_Directions_. Print each entry word for word without images.

_Data listing_.
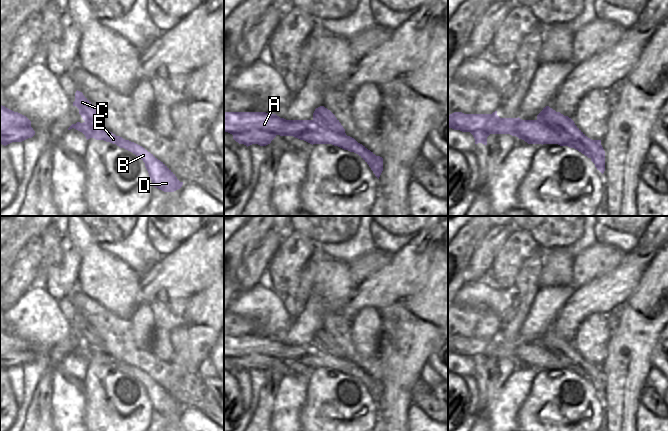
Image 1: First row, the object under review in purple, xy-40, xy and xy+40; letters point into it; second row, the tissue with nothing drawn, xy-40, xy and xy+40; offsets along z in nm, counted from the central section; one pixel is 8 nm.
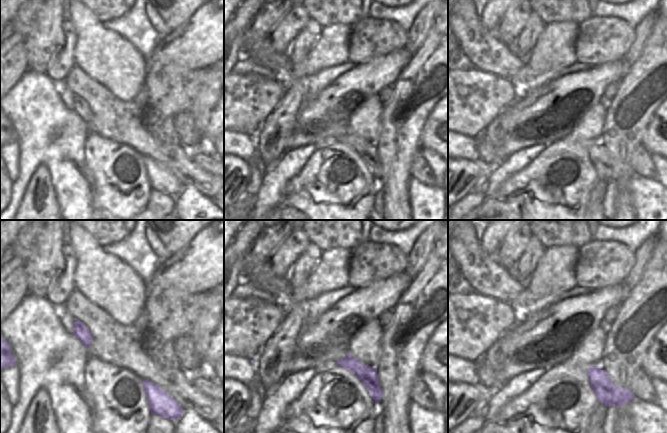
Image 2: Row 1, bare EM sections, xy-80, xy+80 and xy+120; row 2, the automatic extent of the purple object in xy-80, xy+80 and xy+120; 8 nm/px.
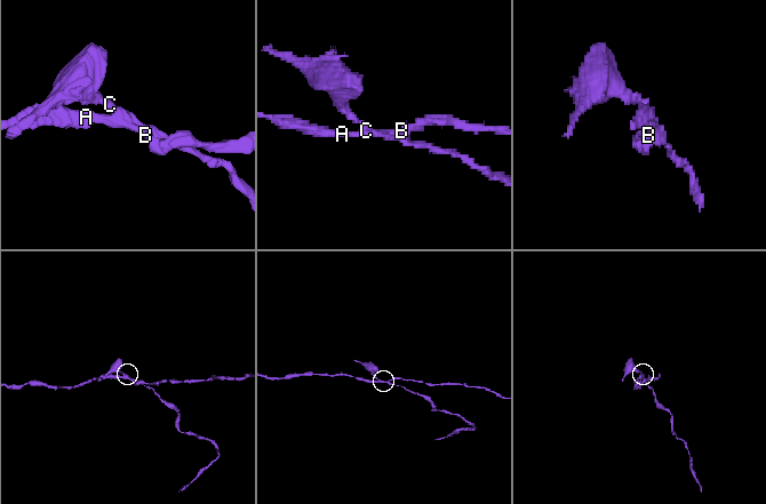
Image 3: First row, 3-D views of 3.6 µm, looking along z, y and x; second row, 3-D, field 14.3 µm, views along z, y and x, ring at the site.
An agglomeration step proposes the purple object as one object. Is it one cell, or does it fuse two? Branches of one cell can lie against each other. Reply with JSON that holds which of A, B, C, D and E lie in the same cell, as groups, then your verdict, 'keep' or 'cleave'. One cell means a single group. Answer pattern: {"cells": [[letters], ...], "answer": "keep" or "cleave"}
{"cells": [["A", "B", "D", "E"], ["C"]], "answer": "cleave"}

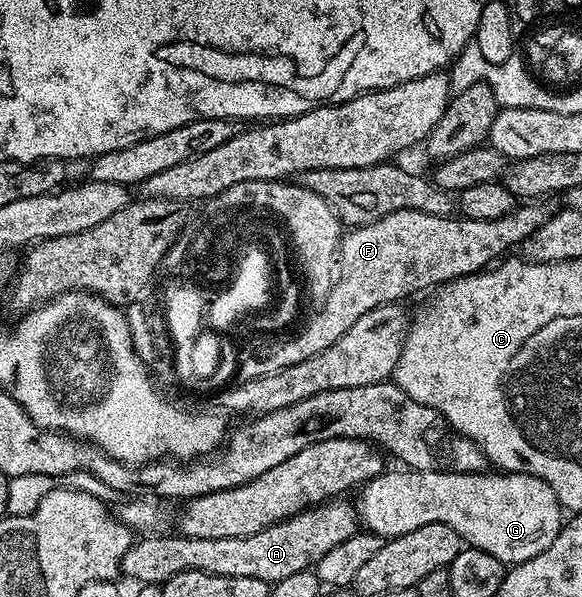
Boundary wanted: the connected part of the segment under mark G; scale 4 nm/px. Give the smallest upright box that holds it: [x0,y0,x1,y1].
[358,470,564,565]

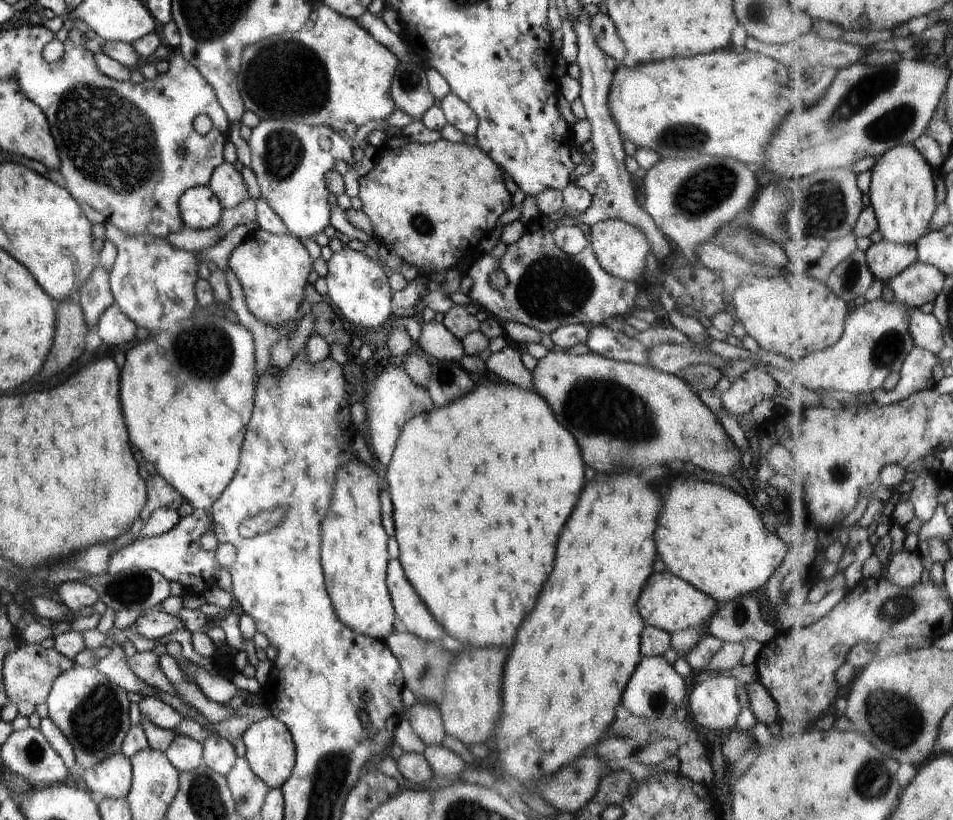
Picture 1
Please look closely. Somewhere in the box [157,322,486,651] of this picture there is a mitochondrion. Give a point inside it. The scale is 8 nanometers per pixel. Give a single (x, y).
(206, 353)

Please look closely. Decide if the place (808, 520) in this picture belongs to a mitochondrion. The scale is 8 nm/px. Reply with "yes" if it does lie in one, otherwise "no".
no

_Finished exercise_.
Image 1: First row, the object under review in purple, xy-40, xy and xy+40; letters point into it; second row, the tissue with nothing drawn, xy-40, xy and xy+40; offsets along z in nm, counted from the central section; one pixel is 8 nm.
Image 2: Row 1, bare EM sections, xy-80, xy+80 and xy+120; row 2, the automatic extent of the purple object in xy-80, xy+80 and xy+120; 8 nm/px.
Image 3: First row, 3-D views of 3.6 µm, looking along z, y and x; second row, 3-D, field 14.3 µm, views along z, y and x, ring at the site.
An agglomeration step proposes the purple object as one object. Is it one cell, or does it fuse two? Branches of one cell can lie against each other. Reply with JSON that holds which of A, B, C, D and E lie in the same cell, as groups, then your verdict, 'keep' or 'cleave'. One cell means a single group. Answer pattern: {"cells": [[letters], ...], "answer": "keep" or "cleave"}
{"cells": [["A", "B", "D", "E"], ["C"]], "answer": "cleave"}

Boundary wanted: the connected part of the segment under mark G; scale 4 nm/px. Give the smallest upright box that holds it: [x0,y0,x1,y1].
[358,470,564,565]

Picture 1
Please look closely. Somewhere in the box [157,322,486,651] of this picture there is a mitochondrion. Give a point inside it. The scale is 8 nanometers per pixel. Give a single (x, y).
(206, 353)

Please look closely. Decide if the place (808, 520) in this picture belongs to a mitochondrion. The scale is 8 nm/px. Reply with "yes" if it does lie in one, otherwise "no".
no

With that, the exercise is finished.